# DIRECTIVES
a. In the shale gas commentary, which two news outlets are said to have already leaked Professor Howarth's paper?
b. Extend the shale gas commentary by writing the paragraphs that follow its last sentence.

===== SOURCE EXTRACT =====

At the end of last year I examined assertions by a professor from Cornell University, based on his unpublished paper, that leakage from natural gas production and transportation systems in the US resulted in lifecycle emissions for gas that were actually worse than those from coal. From what I saw at the time, I couldn't agree with his conclusions. Now Professor Howarth's paper is apparently about to be published, with a specific focus on shale gas. It has already been leaked via the New York Times and The Hill news site. After seeing the data and calculations supporting its claims, I am still not persuaded, though I would be quick to concede that the subject deserves a more thorough assessment by a body actually equipped to gather the necessary data and process it rigorously.
I don't make a habit of reviewing scientific papers, but this one begs for a critique, for two reasons. First, it's appearing in the middle of a crucial national debate on the potential risks of the techniques involved in unlocking the potentially game-changing shale gas resources that have been found in the US and elsewhere around the world. What better way to make those risks--which I believe to be entirely manageable--seem not worth taking than by portraying shale gas as having more adverse environmental consequences than the chief fuel its supporters see it displacing: coal. So at a minimum the paper demands careful scrutiny because of its potential significance to the debate surrounding the largest energy opportunity the US has uncovered in decades.
In addition, practically every paragraph includes an assumption, simplification or choice by the authors that tends to increase the calculated environmental impact of natural gas. Whether that's the result of bias or merely a series of judgment calls, it undermines confidence in the final conclusions at the same time it amplifies them. I'll focus on the most significant of these decisions and forgo the questioning of many individually less-important, though still cumulatively consequential details for others better equipped to tackle them.

===== DATASET =====

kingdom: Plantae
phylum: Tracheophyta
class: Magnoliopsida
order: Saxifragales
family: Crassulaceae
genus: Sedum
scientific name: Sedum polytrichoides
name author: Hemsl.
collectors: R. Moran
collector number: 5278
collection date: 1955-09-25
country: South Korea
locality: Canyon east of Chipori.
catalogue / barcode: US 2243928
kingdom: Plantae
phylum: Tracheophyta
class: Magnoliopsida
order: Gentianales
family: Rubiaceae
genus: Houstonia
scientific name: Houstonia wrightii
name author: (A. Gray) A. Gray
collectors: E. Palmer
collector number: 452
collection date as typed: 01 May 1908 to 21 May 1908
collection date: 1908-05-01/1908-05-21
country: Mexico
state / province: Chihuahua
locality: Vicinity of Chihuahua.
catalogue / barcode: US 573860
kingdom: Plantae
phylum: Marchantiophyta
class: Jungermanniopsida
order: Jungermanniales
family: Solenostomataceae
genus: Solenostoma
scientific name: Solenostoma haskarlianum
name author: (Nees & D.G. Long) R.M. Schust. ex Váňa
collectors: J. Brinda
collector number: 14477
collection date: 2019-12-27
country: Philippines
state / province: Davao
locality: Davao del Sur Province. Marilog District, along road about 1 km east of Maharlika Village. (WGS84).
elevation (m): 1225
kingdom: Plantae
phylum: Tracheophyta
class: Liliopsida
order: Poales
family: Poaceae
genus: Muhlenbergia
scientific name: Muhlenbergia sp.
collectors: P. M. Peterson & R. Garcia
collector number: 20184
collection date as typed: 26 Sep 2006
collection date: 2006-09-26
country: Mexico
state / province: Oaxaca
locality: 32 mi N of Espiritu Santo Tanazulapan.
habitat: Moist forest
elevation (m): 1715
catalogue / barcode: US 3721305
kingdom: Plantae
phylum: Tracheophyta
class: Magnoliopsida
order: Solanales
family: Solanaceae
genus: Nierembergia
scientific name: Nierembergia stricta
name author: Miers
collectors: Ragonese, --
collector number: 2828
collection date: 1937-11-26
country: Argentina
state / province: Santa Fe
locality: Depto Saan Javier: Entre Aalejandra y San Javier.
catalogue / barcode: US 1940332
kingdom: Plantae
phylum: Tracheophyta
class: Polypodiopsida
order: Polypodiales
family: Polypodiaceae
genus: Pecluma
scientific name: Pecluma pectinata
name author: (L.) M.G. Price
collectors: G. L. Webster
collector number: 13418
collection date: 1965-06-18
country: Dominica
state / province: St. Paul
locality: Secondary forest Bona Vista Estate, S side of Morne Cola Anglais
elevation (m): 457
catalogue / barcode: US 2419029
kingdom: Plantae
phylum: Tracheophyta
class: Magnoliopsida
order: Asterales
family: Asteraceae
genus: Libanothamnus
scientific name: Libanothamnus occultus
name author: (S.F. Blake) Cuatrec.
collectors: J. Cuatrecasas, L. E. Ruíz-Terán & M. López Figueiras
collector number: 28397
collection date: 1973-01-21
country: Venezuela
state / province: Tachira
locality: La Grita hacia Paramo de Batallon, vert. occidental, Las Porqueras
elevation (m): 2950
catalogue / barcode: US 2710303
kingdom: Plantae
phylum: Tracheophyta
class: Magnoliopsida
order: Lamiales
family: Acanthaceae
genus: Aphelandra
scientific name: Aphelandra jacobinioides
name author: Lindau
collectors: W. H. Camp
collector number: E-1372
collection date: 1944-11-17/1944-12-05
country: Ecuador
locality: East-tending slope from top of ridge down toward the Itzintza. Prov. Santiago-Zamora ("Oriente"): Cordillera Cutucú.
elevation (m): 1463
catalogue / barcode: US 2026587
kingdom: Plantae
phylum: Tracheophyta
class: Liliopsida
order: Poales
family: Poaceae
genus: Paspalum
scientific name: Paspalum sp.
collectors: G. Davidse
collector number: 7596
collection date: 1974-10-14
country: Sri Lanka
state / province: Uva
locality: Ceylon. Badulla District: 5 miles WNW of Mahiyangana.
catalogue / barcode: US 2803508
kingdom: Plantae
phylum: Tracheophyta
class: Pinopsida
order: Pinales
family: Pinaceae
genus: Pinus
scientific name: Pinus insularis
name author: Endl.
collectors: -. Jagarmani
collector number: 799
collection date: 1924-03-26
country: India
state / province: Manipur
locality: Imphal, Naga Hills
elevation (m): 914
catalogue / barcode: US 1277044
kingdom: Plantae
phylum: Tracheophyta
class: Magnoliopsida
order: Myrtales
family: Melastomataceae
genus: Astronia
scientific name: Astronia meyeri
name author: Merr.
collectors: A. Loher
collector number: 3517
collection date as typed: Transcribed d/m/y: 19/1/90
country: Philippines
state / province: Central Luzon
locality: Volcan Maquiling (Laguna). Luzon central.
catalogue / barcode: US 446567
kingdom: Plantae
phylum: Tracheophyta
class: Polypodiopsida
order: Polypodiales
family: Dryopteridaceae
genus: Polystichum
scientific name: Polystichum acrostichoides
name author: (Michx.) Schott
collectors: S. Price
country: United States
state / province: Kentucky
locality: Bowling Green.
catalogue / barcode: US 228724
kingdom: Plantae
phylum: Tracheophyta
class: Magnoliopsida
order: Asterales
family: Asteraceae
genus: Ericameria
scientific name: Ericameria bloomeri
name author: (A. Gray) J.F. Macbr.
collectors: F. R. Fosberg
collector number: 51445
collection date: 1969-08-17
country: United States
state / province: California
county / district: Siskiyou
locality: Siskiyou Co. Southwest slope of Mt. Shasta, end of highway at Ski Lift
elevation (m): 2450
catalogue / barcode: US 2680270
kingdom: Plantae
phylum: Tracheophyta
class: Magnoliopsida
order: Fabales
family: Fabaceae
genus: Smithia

=====

# SOLVED TASKS
a. The New York Times and The Hill news site.

b.
Probably the most significant choice the authors made was to emphasize the global warming impact of methane (the main component of natural gas) over a 20-year period, in preference to than the more commonly used 100-year interval. Then they bypassed the established Global Warming Potential (GWP) factors from the UN IPCCC's Fourth Assessment Report to use much higher factors for methane from a 2009 paper published in Science. I'll leave the angels-on-a-pin debate over this to the climate scientists, but I don't believe you need a Ph.D. in atmospheric physics to understand that if the outcomes of climate change will truly be determined in the next 20 years, we are already cooked. The world can't get global emissions down by enough, fast enough, to solve the problem on that time scale, at least not without a global economic shock that would return hundreds of millions of people to poverty. So when I recalculated the paper's estimate on shale gas emissions, I did so using the consensus 100-year GWP for methane of 25--less than 1/4 of the one on which the paper's scariest results rely.
The other major choice the authors made was to ignore the downstream conversion of gas and coal into electricity. As lifecycle analysis, this earns a failing grade. It's like comparing the overall emissions of a Nissan Leaf and Ford Explorer by focusing only on what happens upstream of the battery charger and the fuel tank. The authors dismiss this by saying that "this does not greatly affect our overall conclusion". That's wrong, not least because it's precisely the comparison of how gas and coal actually compete with each other that matters most here.
On the basis of these two points alone, the paper's conclusions crumble, even with the inclusion of supposed methane leakage rates from shale gas production that would have any engineer worth his or her salt scrambling to redesign the equipment so as to capture so much valuable "lost and unaccounted for" output. So how do shale gas and coal compare, on a full lifecycle basis from well and mine to the power plant bus bar, if 3.6-7.9% of gas actually leaked out during well completion, processing, transportation, storage and distribution, as Dr. Howarth's paper suggests?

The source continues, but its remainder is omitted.